The famous olive trees of Puglia.

Day 2

Morning

Today’s trail weaves in and out of a succession of seemingly endless olive groves—for eleven hours and 30km. Olives occupy every inch of land separating one town from the next: Scorrano, Sanarica, Giuggianello, Giurdignano. Urban centres strung out in a ragged line across the Salento interior: off-white isles of stone and stucco floating in a vast sea of dappled olive-green. There are about 60 million olive trees in Puglia; the region is Italy’s largest olive oil producer by far, accounting for about 40% of the national output. The local Ogliarola olive trees are large, some fifteen meters high, yielding a fruity, lime-golden oil, bittersweet and fragrant as an almond blossom.

Lunch-time

he sun reaches its caustic apex, intent on melting the rest of the afternoon into an impressionistic haze. Another siesta is very much called for.

Afternoon

Just before Giurdignano I pass a megalithic standing stone, rectangular and 2.5 meters high, called the Menhir of Saint Paul. Below the menhir there’s a small Byzantine crypt dedicated to Paul, the saint associated with tarantism. It was popularly believed that the bite of the local wolf spider (Lycosa Tarantula) caused a hysterical condition that could be cured only by long stints of frenzied dancing. Thus, the theory goes, the musical form of the Tarantella was born: in essence, a frenetic and curative musical exorcism.

Day 3

Morning

I can smell the sea: Giurdignano is only 6km from the coast at Otranto.

Lunch-time

Otranto. It’s easy to get carried away by symbolism and history around here; the mosaic pavement of Otranto’s cathedral is one of the great symbolic artworks of medieval Italy, a product of the singular historic era of Norman rule. The composition, laid out by a monk called Pantaleone between 1163 and 1165, covers the entire floor plan, and is based on a “Tree of Life” whose trunk rests on the backs of two elephants. There are twelve circles depicting the astrological signs and agricultural tasks of each month, a mermaid-dragon, a fantastical reindeer, heaven and hell, assorted mythological beasts and scenes from the scriptures, Alexander the Great, and the Kings Solomon and Arthur.

Afternoon

I arrive at the beach, unload my backpack. Walk into the waves. Make my symbolic offering to the Adriatic Sea—having walked all the way from the Ionian. The water is of an uncanny temperature, it makes my flesh tingle and my mind buzz.

En Route to Porto Badisco.

Evening

Later I walk on from Otranto to Porto Badisco, via the lighthouse of Punta Palascìa and Capo d’Otranto. This is the easternmost point of Italy: Land’s Eastern End. Across the sea the granite-grey peaks of the Ceraunian Mountains in Albania glimmer faintly.
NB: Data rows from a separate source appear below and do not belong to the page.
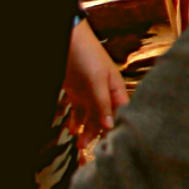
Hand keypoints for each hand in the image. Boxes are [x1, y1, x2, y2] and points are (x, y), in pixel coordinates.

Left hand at [64, 20, 126, 149]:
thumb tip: (110, 125)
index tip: (113, 145)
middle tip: (88, 147)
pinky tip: (71, 129)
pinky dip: (75, 121)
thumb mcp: (97, 80)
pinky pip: (78, 111)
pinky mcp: (77, 93)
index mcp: (116, 89)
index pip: (121, 113)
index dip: (118, 127)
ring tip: (79, 143)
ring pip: (91, 117)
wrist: (68, 40)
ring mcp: (91, 94)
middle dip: (98, 133)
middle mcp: (105, 94)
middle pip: (104, 118)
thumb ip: (103, 103)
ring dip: (85, 129)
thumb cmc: (88, 56)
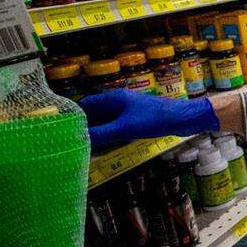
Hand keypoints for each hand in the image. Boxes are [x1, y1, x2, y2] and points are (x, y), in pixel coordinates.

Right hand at [80, 89, 219, 148]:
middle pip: (95, 114)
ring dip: (96, 132)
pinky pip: (116, 127)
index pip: (85, 105)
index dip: (74, 117)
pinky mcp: (136, 120)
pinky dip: (108, 135)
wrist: (184, 119)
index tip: (63, 131)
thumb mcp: (125, 128)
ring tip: (84, 147)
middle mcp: (118, 102)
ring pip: (105, 121)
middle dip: (84, 127)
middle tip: (71, 143)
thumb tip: (78, 140)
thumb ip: (101, 133)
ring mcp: (128, 111)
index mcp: (113, 98)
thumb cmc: (155, 119)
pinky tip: (104, 146)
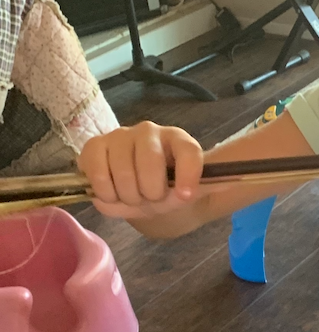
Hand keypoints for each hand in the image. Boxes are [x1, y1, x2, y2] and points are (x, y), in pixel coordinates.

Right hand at [79, 122, 206, 219]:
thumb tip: (211, 186)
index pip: (189, 152)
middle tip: (151, 199)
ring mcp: (121, 135)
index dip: (188, 175)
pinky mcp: (95, 145)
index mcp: (180, 141)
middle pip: (150, 164)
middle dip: (151, 193)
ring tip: (132, 198)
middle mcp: (150, 131)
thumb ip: (197, 190)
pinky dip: (104, 190)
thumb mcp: (187, 194)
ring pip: (122, 171)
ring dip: (128, 196)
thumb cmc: (168, 190)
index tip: (186, 196)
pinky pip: (96, 169)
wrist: (141, 190)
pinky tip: (112, 193)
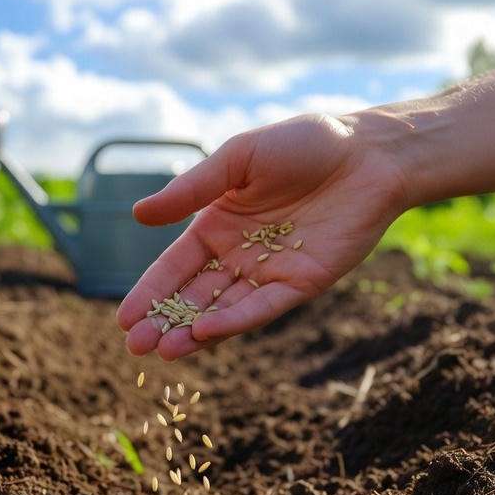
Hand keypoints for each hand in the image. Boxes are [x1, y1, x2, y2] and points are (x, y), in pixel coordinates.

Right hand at [116, 112, 411, 359]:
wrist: (369, 152)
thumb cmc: (304, 144)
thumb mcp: (238, 159)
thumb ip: (192, 189)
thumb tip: (138, 215)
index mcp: (217, 224)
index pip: (174, 267)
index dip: (149, 293)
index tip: (124, 320)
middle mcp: (239, 255)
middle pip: (194, 296)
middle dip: (164, 322)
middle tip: (136, 348)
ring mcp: (270, 273)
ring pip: (224, 309)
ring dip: (193, 332)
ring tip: (163, 351)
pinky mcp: (302, 283)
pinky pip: (263, 308)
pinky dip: (235, 321)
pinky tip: (205, 332)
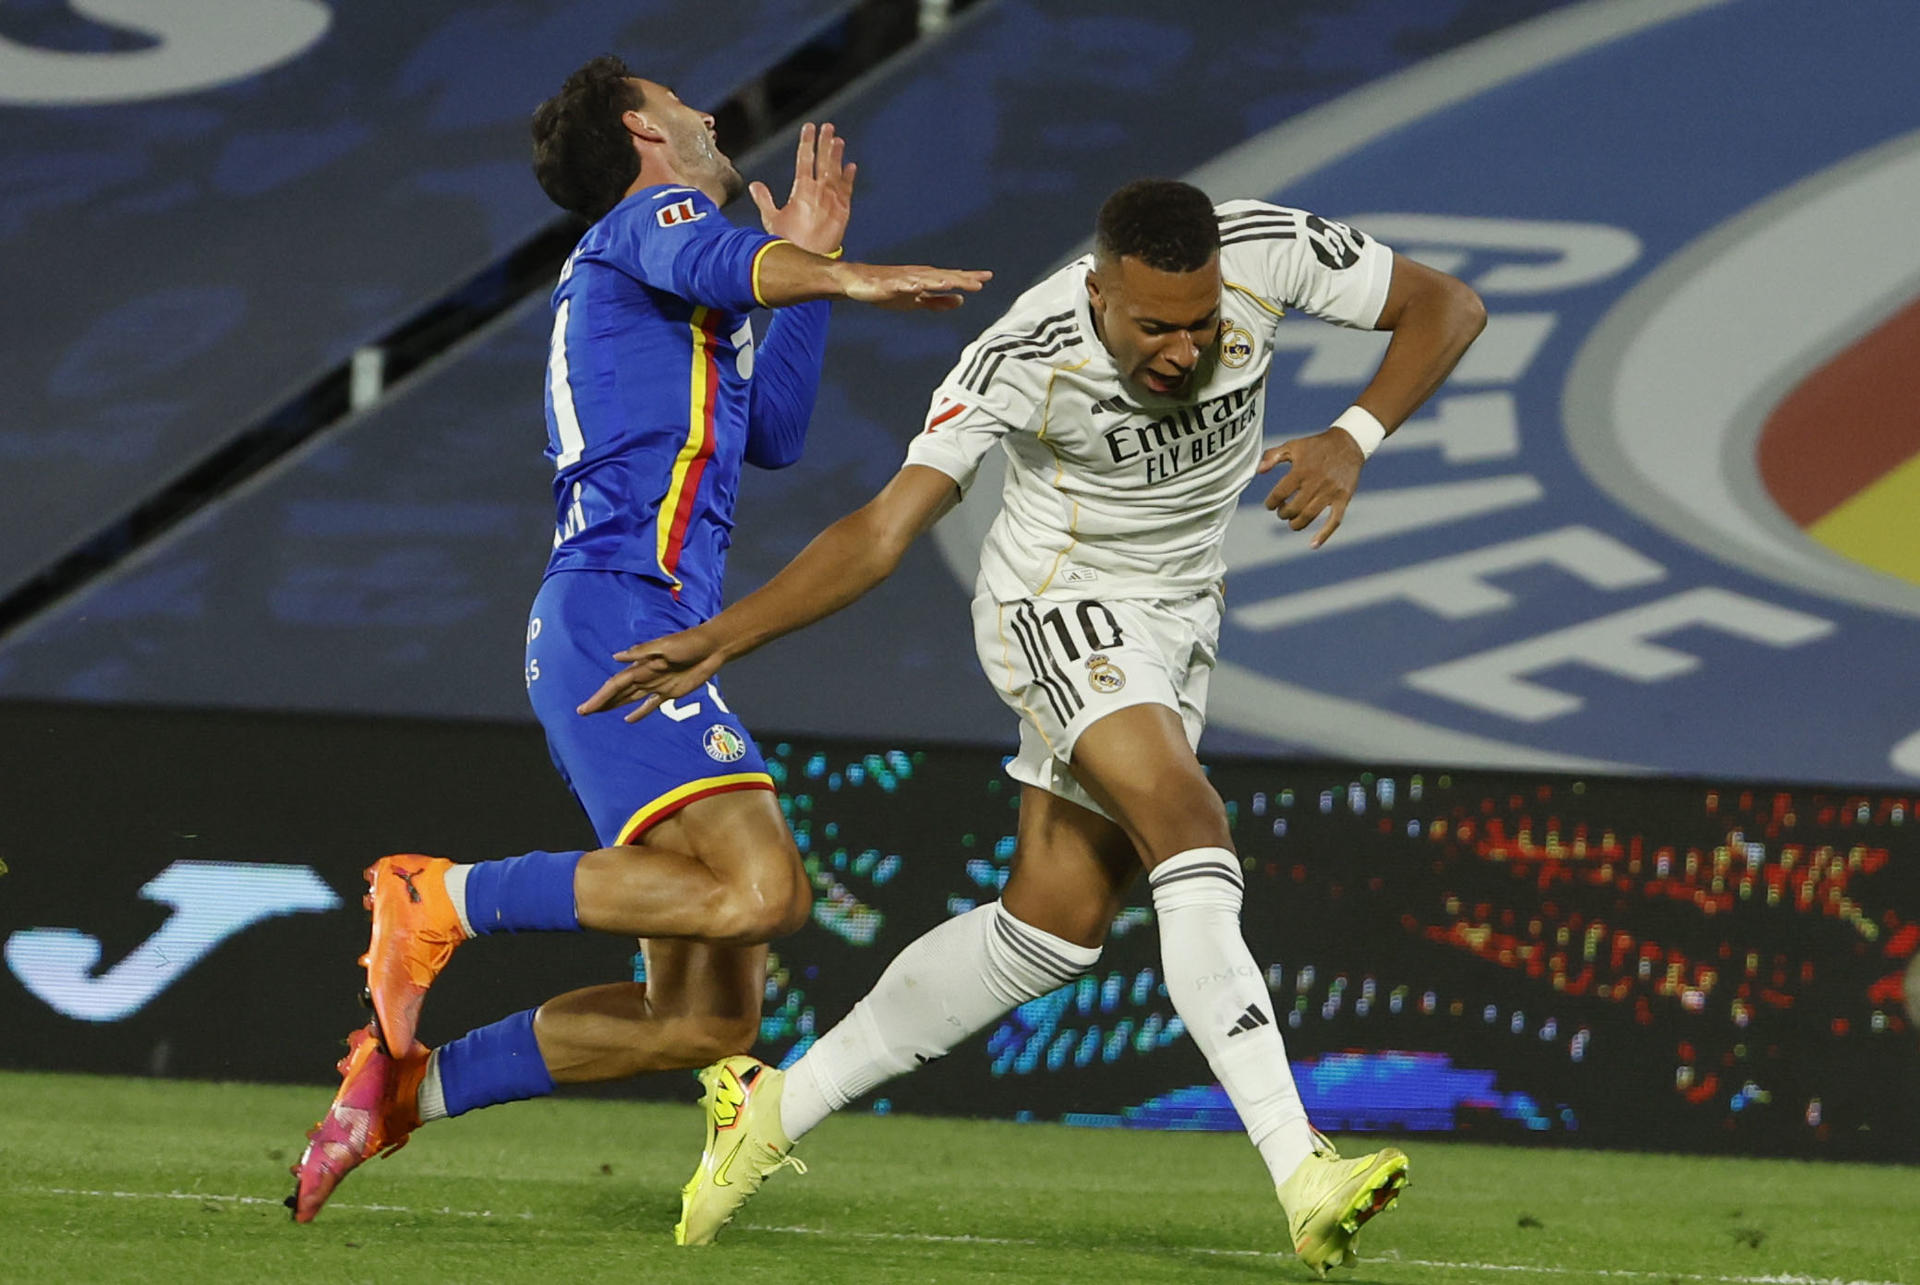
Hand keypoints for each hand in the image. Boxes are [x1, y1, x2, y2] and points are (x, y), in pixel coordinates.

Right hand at [576, 627, 726, 722]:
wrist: (712, 647)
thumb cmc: (688, 643)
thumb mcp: (664, 645)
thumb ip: (641, 652)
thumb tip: (616, 658)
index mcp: (641, 666)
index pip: (616, 684)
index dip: (600, 696)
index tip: (585, 708)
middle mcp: (645, 676)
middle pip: (619, 693)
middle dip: (602, 702)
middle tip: (583, 712)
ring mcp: (657, 685)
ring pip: (631, 699)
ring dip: (615, 706)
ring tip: (599, 714)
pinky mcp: (671, 692)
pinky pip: (651, 705)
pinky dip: (640, 712)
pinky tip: (628, 720)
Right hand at [749, 122, 852, 256]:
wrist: (809, 259)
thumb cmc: (787, 241)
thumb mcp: (771, 219)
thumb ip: (764, 199)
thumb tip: (754, 185)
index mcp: (801, 189)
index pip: (804, 158)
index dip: (807, 141)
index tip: (809, 128)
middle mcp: (820, 191)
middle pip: (823, 160)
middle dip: (825, 142)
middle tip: (828, 127)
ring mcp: (834, 200)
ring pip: (837, 172)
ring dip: (837, 155)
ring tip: (839, 141)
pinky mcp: (843, 211)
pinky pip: (847, 189)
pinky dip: (849, 177)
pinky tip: (851, 166)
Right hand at [836, 261, 992, 310]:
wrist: (855, 282)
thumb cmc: (887, 290)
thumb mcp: (917, 300)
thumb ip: (938, 301)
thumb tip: (961, 301)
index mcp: (925, 279)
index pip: (951, 278)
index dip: (968, 278)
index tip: (987, 278)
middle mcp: (917, 275)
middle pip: (942, 277)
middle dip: (960, 278)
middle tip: (980, 280)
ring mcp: (902, 279)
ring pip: (924, 279)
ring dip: (938, 280)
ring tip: (953, 282)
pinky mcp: (886, 284)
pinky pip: (899, 285)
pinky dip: (909, 284)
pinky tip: (918, 286)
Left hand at [1257, 426, 1366, 548]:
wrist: (1348, 443)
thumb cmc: (1316, 445)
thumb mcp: (1293, 445)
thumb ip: (1273, 456)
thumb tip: (1259, 471)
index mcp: (1301, 470)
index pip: (1280, 493)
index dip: (1271, 503)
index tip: (1270, 504)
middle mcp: (1316, 482)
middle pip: (1293, 508)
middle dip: (1283, 514)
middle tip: (1282, 511)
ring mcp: (1331, 492)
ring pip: (1309, 516)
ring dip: (1296, 524)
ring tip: (1292, 522)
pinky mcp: (1343, 498)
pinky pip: (1334, 520)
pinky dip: (1324, 535)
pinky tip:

Further south, the Greek Island of Othoni is a smudge of purple shadow above the sea’s blue sheen.

Punta Palascìa lighthouse.

Epilogue

Capo d’Otranto marks the point, cartographically speaking, where the southern Adriatic and northern Ionian Seas meet. My Puglian Safari thus came full circle: from the Ionian Sea at Gallipoli, to the Adriatic Sea at Otranto, and back to the Ionian at Porto Badisco. On foot across Puglia: coast-to-coast-to-coast.